WHAT YOU NEED TO DO
Would you return every entry below exactly as written, without its images?

[Extracted page text data]

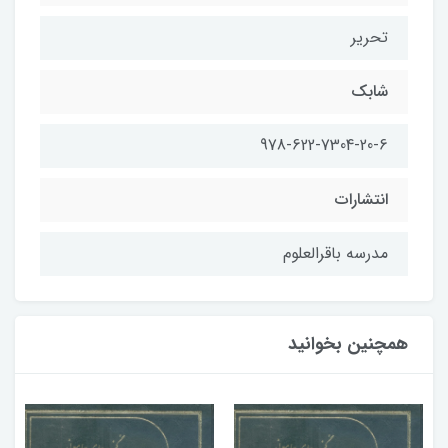
تحریر
شابك
978-622-7304-20-6
انتشارات
مدرسه باقرالعلوم
همچنین بخوانید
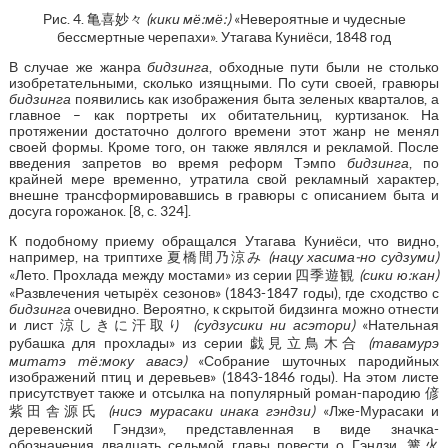
Рис. 4. 亀喜妙々
(кики мё:мё:)
«Невероятные и чудесные
бессмертные черепахи». Утагава Куниёси, 1848 год
В случае же жанра
бидзинга
, обходные пути были не столько
изобретательными, сколько изящными. По сути своей, гравюры
бидзинга
появились как изображения быта зеленых кварталов, а
главное – как портреты их обитательниц, куртизанок. На
протяжении достаточно долгого времени этот жанр не менял
своей формы. Кроме того, он также являлся и рекламой. После
введения запретов во время реформ Тэмпо
бидзинга
, по
крайней мере временно, утратила свой рекламный характер,
внешне трансформировавшись в гравюры с описанием быта и
досуга горожанок. [8, с. 324].
К подобному приему обращался Утагава Куниёси, что видно,
например, на триптихе 夏橋間乃涼み
(нацу хасима-но судзуми)
«Лето. Прохлада между мостами» из серии 四季遊観
(сики ю:кан)
«Развлечения четырёх сезонов» (1843-1847 годы), где сходство с
бидзинга
очевидно. Вероятно, к скрытой бидзинга можно отнести
и лист 涼しきに汗取り
(
судзусики ни асэтори)
«Нательная
рубашка для прохлады» из серии 戯見立鳥木合
(тавамурэ
митатэ тё:моку авасэ)
«Собрание шуточных пародийных
изображений птиц и деревьев» (1843-1846 годы). На этом листе
присутствует также и отсылка на популярный роман-пародию 偐
紫田舎源氏
(нисэ мурасаки инака гэндзи)
«Лже-Мурасаки и
деревенский Гэндзи», представленная в виде значка-
обозначения двадцать седьмой главы повести о Гэндзи, 篝火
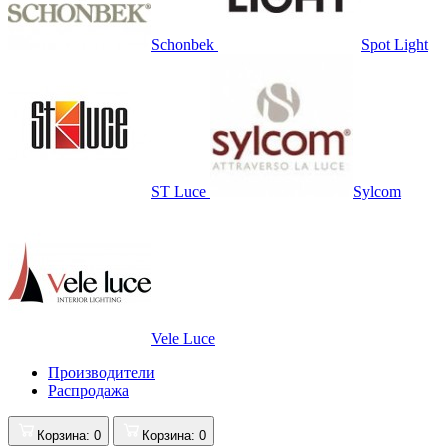
Schonbek
Spot Light
ST Luce
Sylcom
Vele Luce
Производители
Распродажа
Корзина
: 0
Корзина
: 0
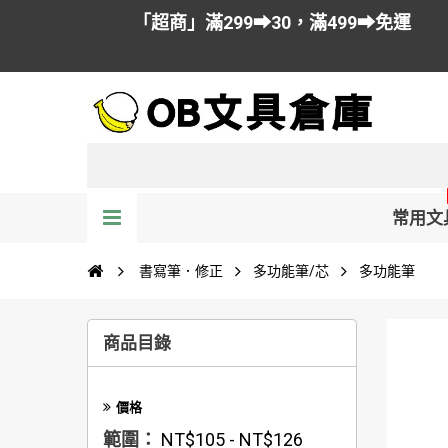
「超商」滿299➡30，滿499➡免運
常用文
書寫筆．修正
多功能筆/芯
多功能筆
商品目錄
價格
範圍：
NT$105 - NT$126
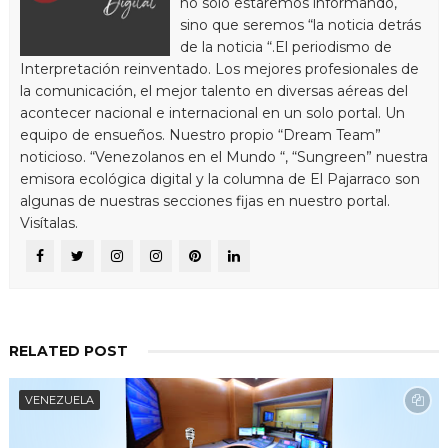
no solo estaremos informando,
sino que seremos “la noticia detrás
de la noticia “.El periodismo de
Interpretación reinventado. Los mejores profesionales de
la comunicación, el mejor talento en diversas aéreas del
acontecer nacional e internacional en un solo portal. Un
equipo de ensueños. Nuestro propio “Dream Team”
noticioso. “Venezolanos en el Mundo “, “Sungreen” nuestra
emisora ecológica digital y la columna de El Pajarraco son
algunas de nuestras secciones fijas en nuestro portal.
Visítalas.
RELATED POST
VENEZUELA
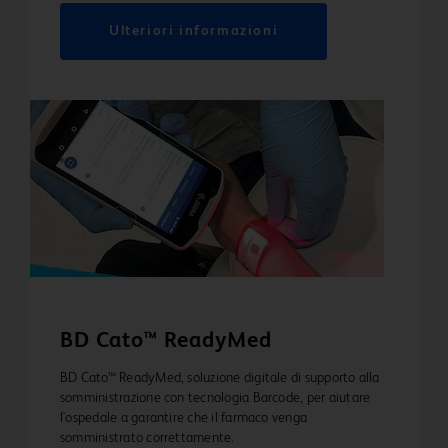
Ulteriori informazioni
BD Cato™ ReadyMed
BD Cato™ ReadyMed, soluzione digitale di supporto alla
somministrazione con tecnologia Barcode, per aiutare
l'ospedale a garantire che il farmaco venga
somministrato correttamente.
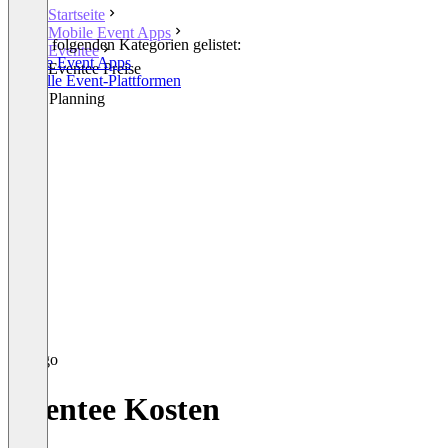
Startseite
Mobile Event Apps
In den folgenden Kategorien gelistet:
Eventee
Mobile Event Apps
Eventee Preise
Virtuelle Event-Plattformen
Event Planning
Eventee Kosten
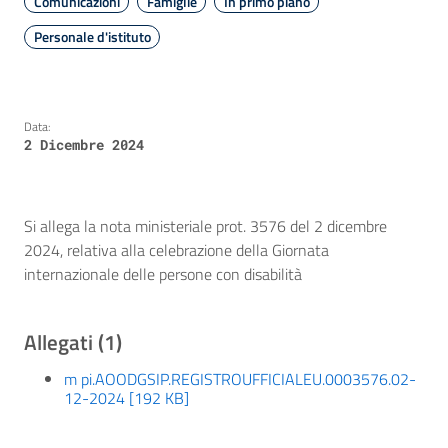
Comunicazioni
Famiglie
In primo piano
Personale d'istituto
Data:
2 Dicembre 2024
Si allega la nota ministeriale prot. 3576 del 2 dicembre
2024, relativa alla celebrazione della Giornata
internazionale delle persone con disabilità
Allegati (1)
m pi.AOODGSIP.REGISTROUFFICIALEU.0003576.02-
12-2024 [192 KB]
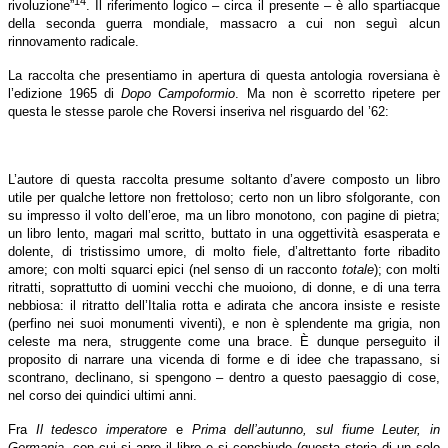
14
rivoluzione”
. Il riferimento logico – circa il presente – è allo spartiacque
della seconda guerra mondiale, massacro a cui non seguì alcun
rinnovamento radicale.
La raccolta che presentiamo in apertura di questa antologia roversiana è
l’edizione 1965 di
Dopo Campoformio
. Ma non è scorretto ripetere per
questa le stesse parole che Roversi inseriva nel risguardo del ’62:
L’autore di questa raccolta presume soltanto d’avere composto un libro
utile per qualche lettore non frettoloso; certo non un libro sfolgorante, con
su impresso il volto dell’eroe, ma un libro monotono, con pagine di pietra;
un libro lento, magari mal scritto, buttato in una oggettività esasperata e
dolente, di tristissimo umore, di molto fiele, d’altrettanto forte ribadito
amore; con molti squarci epici (nel senso di un racconto
totale
); con molti
ritratti, soprattutto di uomini vecchi che muoiono, di donne, e di una terra
nebbiosa: il ritratto dell’Italia rotta e adirata che ancora insiste e resiste
(perfino nei suoi monumenti viventi), e non è splendente ma grigia, non
celeste ma nera, struggente come una brace. È dunque perseguito il
proposito di narrare una vicenda di forme e di idee che trapassano, si
scontrano, declinano, si spengono – dentro a questo paesaggio di cose,
nel corso dei quindici ultimi anni.
Fra
Il tedesco imperatore
e
Prima dell’autunno, sul fiume Leuter, in
Germania
, con cui si apre il libro e si conchiude (questa storia di un solo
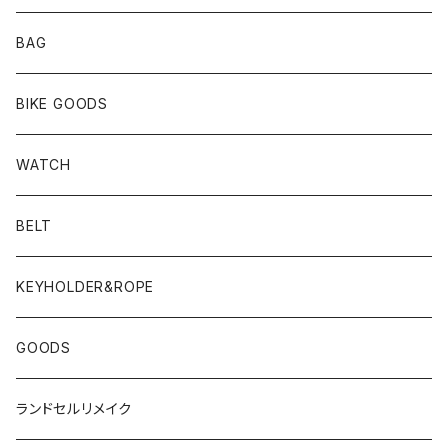
BAG
BIKE GOODS
WATCH
BELT
KEYHOLDER&ROPE
GOODS
ランドセルリメイク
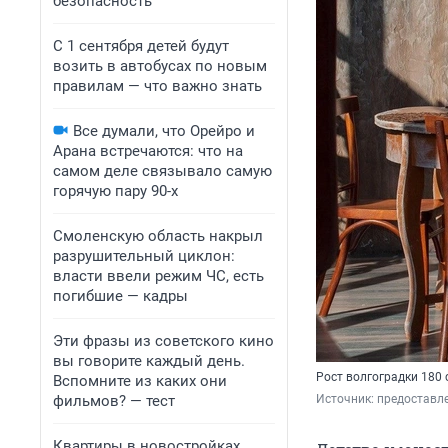
безопасность
С 1 сентября детей будут
возить в автобусах по новым
правилам — что важно знать
Все думали, что Орейро и
Арана встречаются: что на
самом деле связывало самую
горячую пару 90-х
Смоленскую область накрыл
разрушительный циклон:
власти ввели режим ЧС, есть
погибшие — кадры
Эти фразы из советского кино
вы говорите каждый день.
Рост волгоградки 180 
Вспомните из каких они
фильмов? — тест
Источник: 
предоставл
Квартиры в новостройках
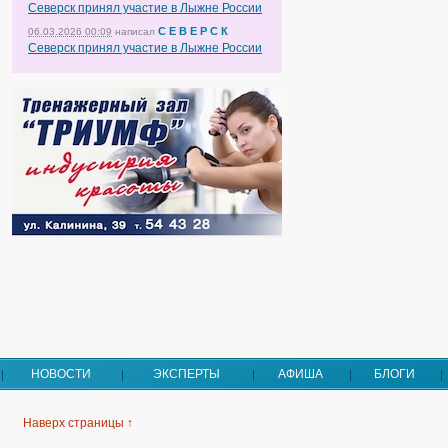
Северск принял участие в Лыжне России
С Е В Е Р С К
06.03.2026 00:09
написал
Северск принял участие в Лыжне России
НОВОСТИ
ЭКСПЕРТЫ
АФИША
БЛОГИ
Наверх страницы ↑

RESPONSE
تحریر
شابك
978-622-7304-20-6
انتشارات
مدرسه باقرالعلوم
همچنین بخوانید
Рис. 4. 亀喜妙々
(кики мё:мё:)
«Невероятные и чудесные
бессмертные черепахи». Утагава Куниёси, 1848 год
В случае же жанра
бидзинга
, обходные пути были не столько
изобретательными, сколько изящными. По сути своей, гравюры
бидзинга
появились как изображения быта зеленых кварталов, а
главное – как портреты их обитательниц, куртизанок. На
протяжении достаточно долгого времени этот жанр не менял
своей формы. Кроме того, он также являлся и рекламой. После
введения запретов во время реформ Тэмпо
бидзинга
, по
крайней мере временно, утратила свой рекламный характер,
внешне трансформировавшись в гравюры с описанием быта и
досуга горожанок. [8, с. 324].
К подобному приему обращался Утагава Куниёси, что видно,
например, на триптихе 夏橋間乃涼み
(нацу хасима-но судзуми)
«Лето. Прохлада между мостами» из серии 四季遊観
(сики ю:кан)
«Развлечения четырёх сезонов» (1843-1847 годы), где сходство с
бидзинга
очевидно. Вероятно, к скрытой бидзинга можно отнести
и лист 涼しきに汗取り
(
судзусики ни асэтори)
«Нательная
рубашка для прохлады» из серии 戯見立鳥木合
(тавамурэ
митатэ тё:моку авасэ)
«Собрание шуточных пародийных
изображений птиц и деревьев» (1843-1846 годы). На этом листе
присутствует также и отсылка на популярный роман-пародию 偐
紫田舎源氏
(нисэ мурасаки инака гэндзи)
«Лже-Мурасаки и
деревенский Гэндзи», представленная в виде значка-
обозначения двадцать седьмой главы повести о Гэндзи, 篝火
Schonbek
Spot Light
ST Luce
Sylcom
Vele Luce
Производители
Распродажа
Корзина
: 0
Корзина
: 0
「超商」滿299➡30，滿499➡免運
常用文
書寫筆．修正
多功能筆/芯
多功能筆
商品目錄
價格
範圍：
NT$105 - NT$126
no solo estaremos informando,
sino que seremos “la noticia detrás
de la noticia “.El periodismo de
Interpretación reinventado. Los mejores profesionales de
la comunicación, el mejor talento en diversas aéreas del
acontecer nacional e internacional en un solo portal. Un
equipo de ensueños. Nuestro propio “Dream Team”
noticioso. “Venezolanos en el Mundo “, “Sungreen” nuestra
emisora ecológica digital y la columna de El Pajarraco son
algunas de nuestras secciones fijas en nuestro portal.
Visítalas.
RELATED POST
VENEZUELA
Ulteriori informazioni
BD Cato™ ReadyMed
BD Cato™ ReadyMed, soluzione digitale di supporto alla
somministrazione con tecnologia Barcode, per aiutare
l'ospedale a garantire che il farmaco venga
somministrato correttamente.
Startseite
Mobile Event Apps
In den folgenden Kategorien gelistet:
Eventee
Mobile Event Apps
Eventee Preise
Virtuelle Event-Plattformen
Event Planning
Eventee Kosten
Comunicazioni
Famiglie
In primo piano
Personale d'istituto
Data:
2 Dicembre 2024
Si allega la nota ministeriale prot. 3576 del 2 dicembre
2024, relativa alla celebrazione della Giornata
internazionale delle persone con disabilità
Allegati (1)
m pi.AOODGSIP.REGISTROUFFICIALEU.0003576.02-
12-2024 [192 KB]
14
rivoluzione”
. Il riferimento logico – circa il presente – è allo spartiacque
della seconda guerra mondiale, massacro a cui non seguì alcun
rinnovamento radicale.
La raccolta che presentiamo in apertura di questa antologia roversiana è
l’edizione 1965 di
Dopo Campoformio
. Ma non è scorretto ripetere per
questa le stesse parole che Roversi inseriva nel risguardo del ’62:
L’autore di questa raccolta presume soltanto d’avere composto un libro
utile per qualche lettore non frettoloso; certo non un libro sfolgorante, con
su impresso il volto dell’eroe, ma un libro monotono, con pagine di pietra;
un libro lento, magari mal scritto, buttato in una oggettività esasperata e
dolente, di tristissimo umore, di molto fiele, d’altrettanto forte ribadito
amore; con molti squarci epici (nel senso di un racconto
totale
); con molti
ritratti, soprattutto di uomini vecchi che muoiono, di donne, e di una terra
nebbiosa: il ritratto dell’Italia rotta e adirata che ancora insiste e resiste
(perfino nei suoi monumenti viventi), e non è splendente ma grigia, non
celeste ma nera, struggente come una brace. È dunque perseguito il
proposito di narrare una vicenda di forme e di idee che trapassano, si
scontrano, declinano, si spengono – dentro a questo paesaggio di cose,
nel corso dei quindici ultimi anni.
Fra
Il tedesco imperatore
e
Prima dell’autunno, sul fiume Leuter, in
Germania
, con cui si apre il libro e si conchiude (questa storia di un solo
BAG
BIKE GOODS
WATCH
BELT
KEYHOLDER&ROPE
GOODS
ランドセルリメイク
безопасность
С 1 сентября детей будут
возить в автобусах по новым
правилам — что важно знать
Все думали, что Орейро и
Арана встречаются: что на
самом деле связывало самую
горячую пару 90-х
Смоленскую область накрыл
разрушительный циклон:
власти ввели режим ЧС, есть
погибшие — кадры
Эти фразы из советского кино
вы говорите каждый день.
Рост волгоградки 180 
Вспомните из каких они
фильмов? — тест
Источник: 
предоставл
Квартиры в новостройках
Северск принял участие в Лыжне России
С Е В Е Р С К
06.03.2026 00:09
написал
Северск принял участие в Лыжне России
НОВОСТИ
ЭКСПЕРТЫ
АФИША
БЛОГИ
Наверх страницы ↑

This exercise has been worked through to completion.